Data yang Tersedia –

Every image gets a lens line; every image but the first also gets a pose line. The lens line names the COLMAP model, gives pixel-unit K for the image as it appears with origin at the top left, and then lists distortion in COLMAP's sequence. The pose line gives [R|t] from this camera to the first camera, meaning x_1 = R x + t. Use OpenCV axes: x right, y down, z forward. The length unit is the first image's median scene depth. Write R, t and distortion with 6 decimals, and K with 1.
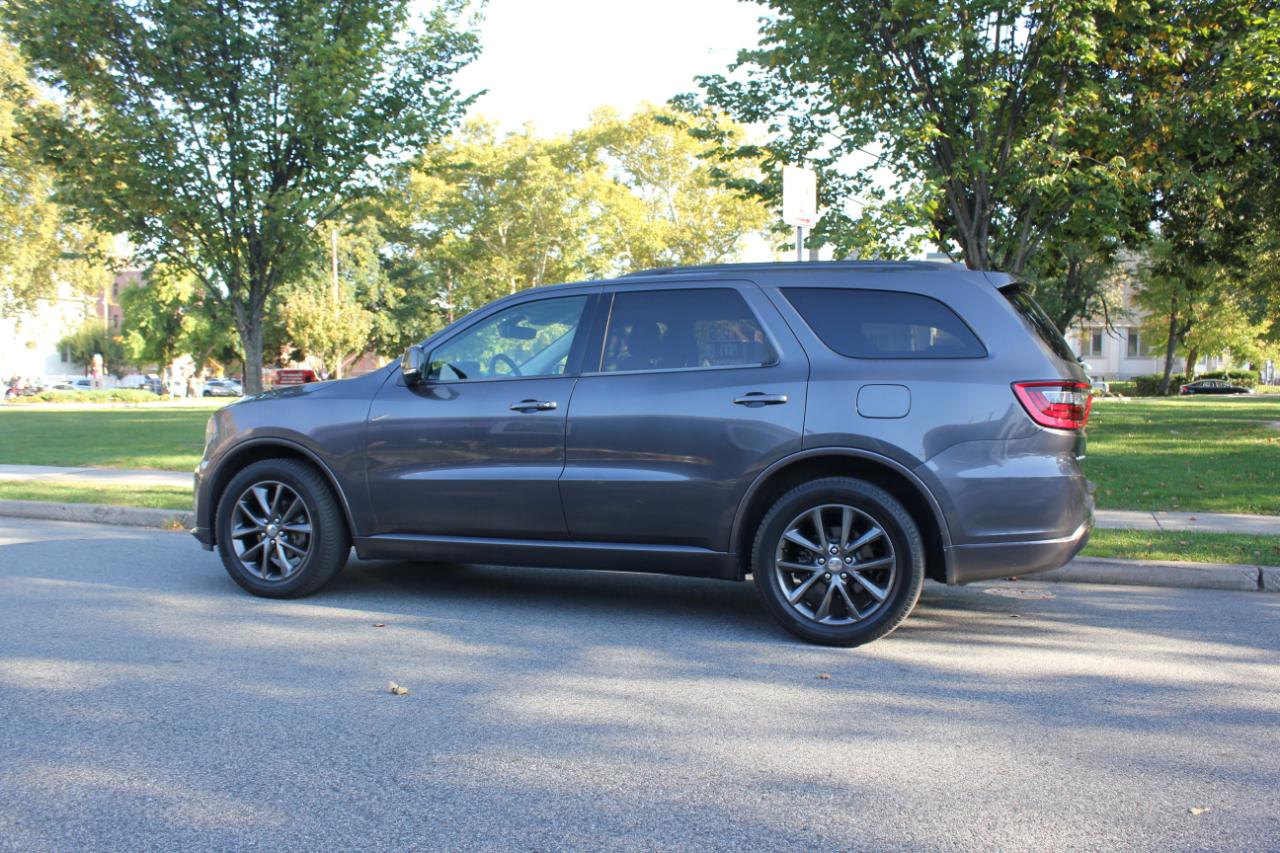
lens RADIAL K [[1032.2, 0, 650.2], [0, 1032.2, 422.5], [0, 0, 1]] dist [-0.102815, 0.018686]
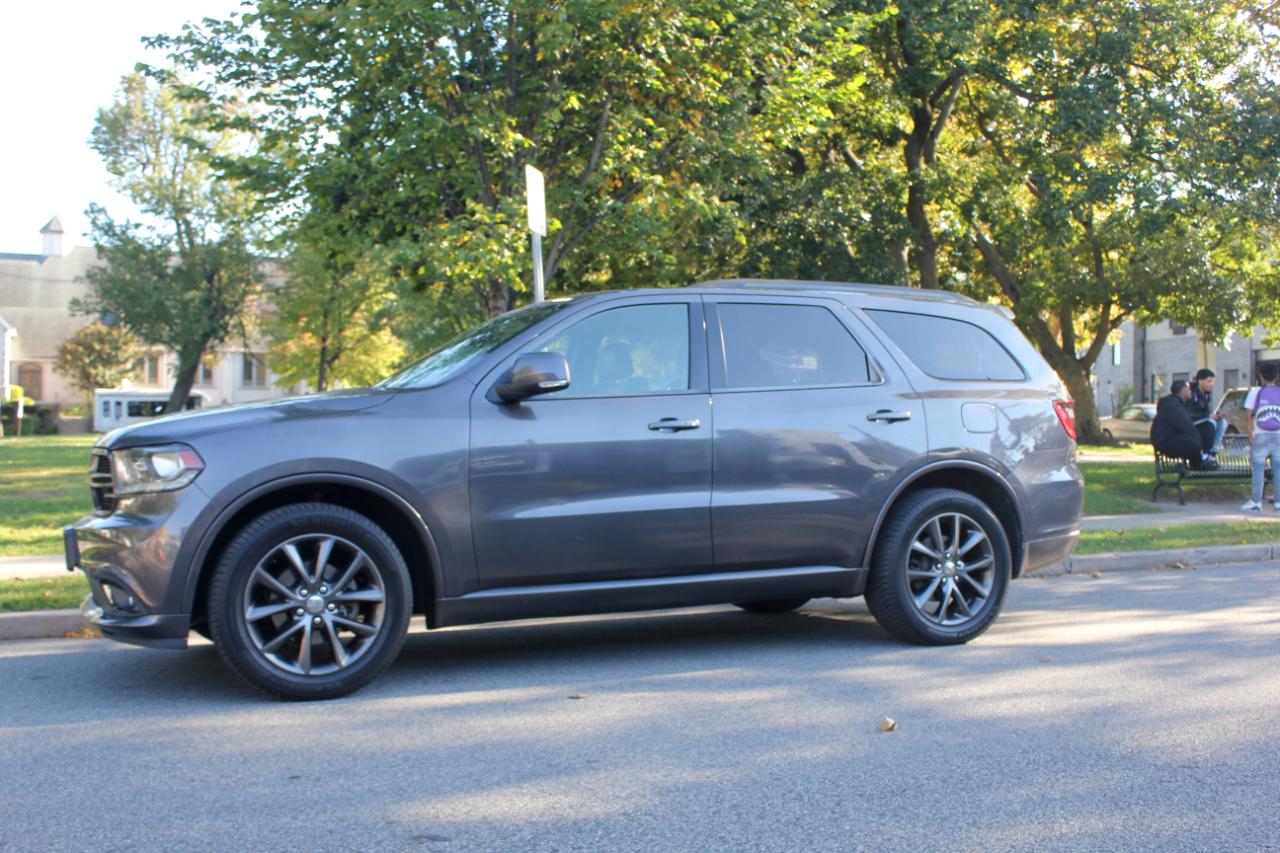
lens RADIAL K [[1265.4, 0, 570.0], [0, 1265.4, 421.7], [0, 0, 1]] dist [-0.068532, 0.000000]
pose [[0.762533, -0.004648, 0.646932, -0.839643], [0.027939, 0.999278, -0.025751, 0.006459], [-0.646345, 0.037711, 0.762112, 0.216328]]
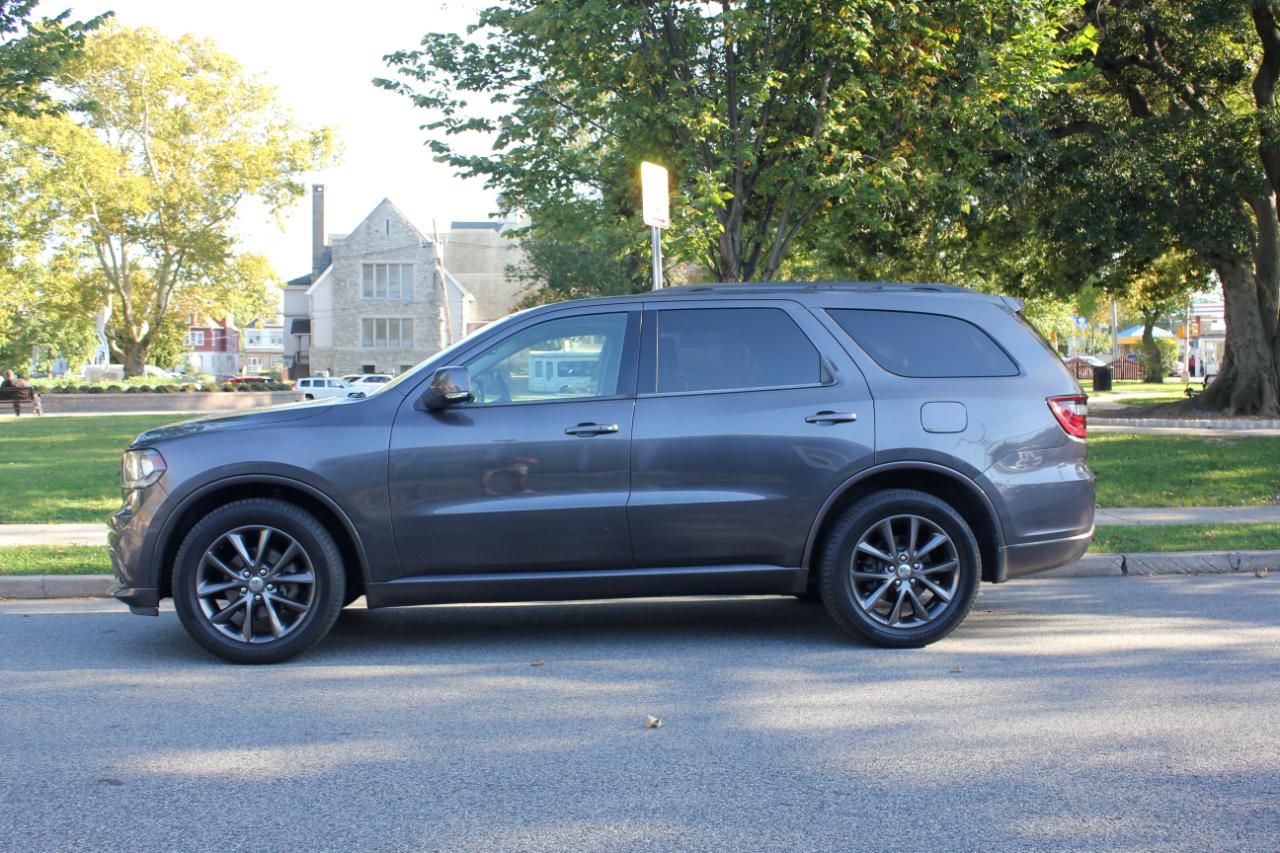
lens RADIAL K [[1265.4, 0, 596.0], [0, 1265.4, 422.0], [0, 0, 1]] dist [-0.068532, 0.000000]
pose [[0.929905, -0.026571, 0.366839, -0.509708], [0.028155, 0.999603, 0.001033, -0.022669], [-0.366721, 0.009368, 0.930284, -0.082137]]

Yang Diminta –
Tulis ulang semua baris dari seluruh entri di atas tanpa mengubah satu karakter pun. Jangan sertakan gambarnya dalam jawaban.

Hasil –
Every image gets a lens line; every image but the first also gets a pose line. The lens line names the COLMAP model, gives pixel-unit K for the image as it appears with origin at the top left, and then lists distortion in COLMAP's sequence. The pose line gives [R|t] from this camera to the first camera, meaning x_1 = R x + t. Use OpenCV axes: x right, y down, z forward. The length unit is the first image's median scene depth. Write R, t and distortion with 6 decimals, and K with 1.
lens RADIAL K [[1032.2, 0, 650.2], [0, 1032.2, 422.5], [0, 0, 1]] dist [-0.102815, 0.018686]
lens RADIAL K [[1265.4, 0, 570.0], [0, 1265.4, 421.7], [0, 0, 1]] dist [-0.068532, 0.000000]
pose [[0.762533, -0.004648, 0.646932, -0.839643], [0.027939, 0.999278, -0.025751, 0.006459], [-0.646345, 0.037711, 0.762112, 0.216328]]
lens RADIAL K [[1265.4, 0, 596.0], [0, 1265.4, 422.0], [0, 0, 1]] dist [-0.068532, 0.000000]
pose [[0.929905, -0.026571, 0.366839, -0.509708], [0.028155, 0.999603, 0.001033, -0.022669], [-0.366721, 0.009368, 0.930284, -0.082137]]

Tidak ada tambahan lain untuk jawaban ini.